According to Mr Davidson, rents increased 6 per cent in the year to January, a growth rate that’s almost twice the long-term average of 3.2 per cent. 

“Rents are nowhere near enough to cover the mortgage for a typical debt-backed purchase in the current market, let alone other running and maintenance costs, so an investor’s cash flow needs to be supplemented from other income,” he said. 

He said the top-ups would typically remain in play even after tax bills have declined due to the reinstatement of mortgage interest deductions. 

“In a nutshell, it remains tricky to get the sums to stack for ‘Mum and Dad’ investors at present,” he said.

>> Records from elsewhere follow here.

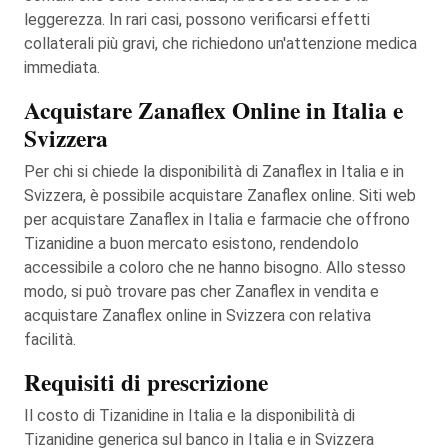
leggerezza. In rari casi, possono verificarsi effetti
collaterali più gravi, che richiedono un'attenzione medica
immediata.
Acquistare Zanaflex Online in Italia e
Svizzera
Per chi si chiede la disponibilità di Zanaflex in Italia e in
Svizzera, è possibile acquistare Zanaflex online. Siti web
per acquistare Zanaflex in Italia e farmacie che offrono
Tizanidine a buon mercato esistono, rendendolo
accessibile a coloro che ne hanno bisogno. Allo stesso
modo, si può trovare pas cher Zanaflex in vendita e
acquistare Zanaflex online in Svizzera con relativa
facilità.
Requisiti di prescrizione
Il costo di Tizanidine in Italia e la disponibilità di
Tizanidine generica sul banco in Italia e in Svizzera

CoreLogic also found that buyers had more choice with the number of new listings increasing in February, after the traditional holiday slowdown. 

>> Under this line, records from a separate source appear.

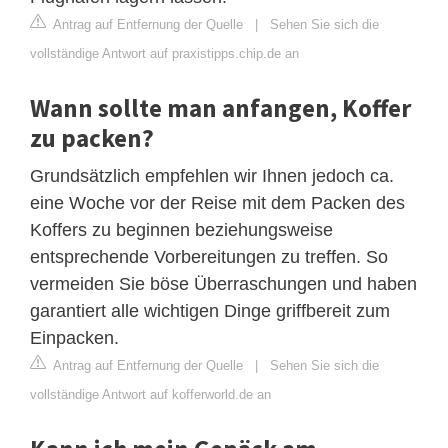
Antrag auf Entfernung der Quelle
|
Sehen Sie sich die
vollständige Antwort auf praxistipps.chip.de an
Wann sollte man anfangen, Koffer
zu packen?
Grundsätzlich empfehlen wir Ihnen jedoch ca.
eine Woche vor der Reise mit dem Packen des
Koffers zu beginnen beziehungsweise
entsprechende Vorbereitungen zu treffen. So
vermeiden Sie böse Überraschungen und haben
garantiert alle wichtigen Dinge griffbereit zum
Einpacken.
Antrag auf Entfernung der Quelle
|
Sehen Sie sich die
vollständige Antwort auf kofferworld.de an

Sales volumes were also about 19 per cent higher than the same month last year and marked the 10th consecutive monthly increase – but it’s from a low base. 

Over the past year, there have been 69,248 transactions, an improvement on April 2023’s trough of less than 62,000, but still well below the 10-year average of around 91,000. 

There was a 1.6 per cent increase in average property values across New Zealand in the three months to February, on an annual basis however values fell 1.4 per cent – marking the smallest annual drop since October 2022 (down 0.6 per cent).

Property values in the country’s main urban centres and regional areas were all in positive territory in the three months to February.

Tauranga was the strongest performing city area, with average property values increasing 2.7 per cent in the three months to February, while within Auckland, Manukau saw a 3.5 per cent rise. 

Mr Davidson described the outlook for the country’s property recovery as underwhelming and ‘patchy’, with these muted conditions expected to continue in 2024, given mortgage rates remain high.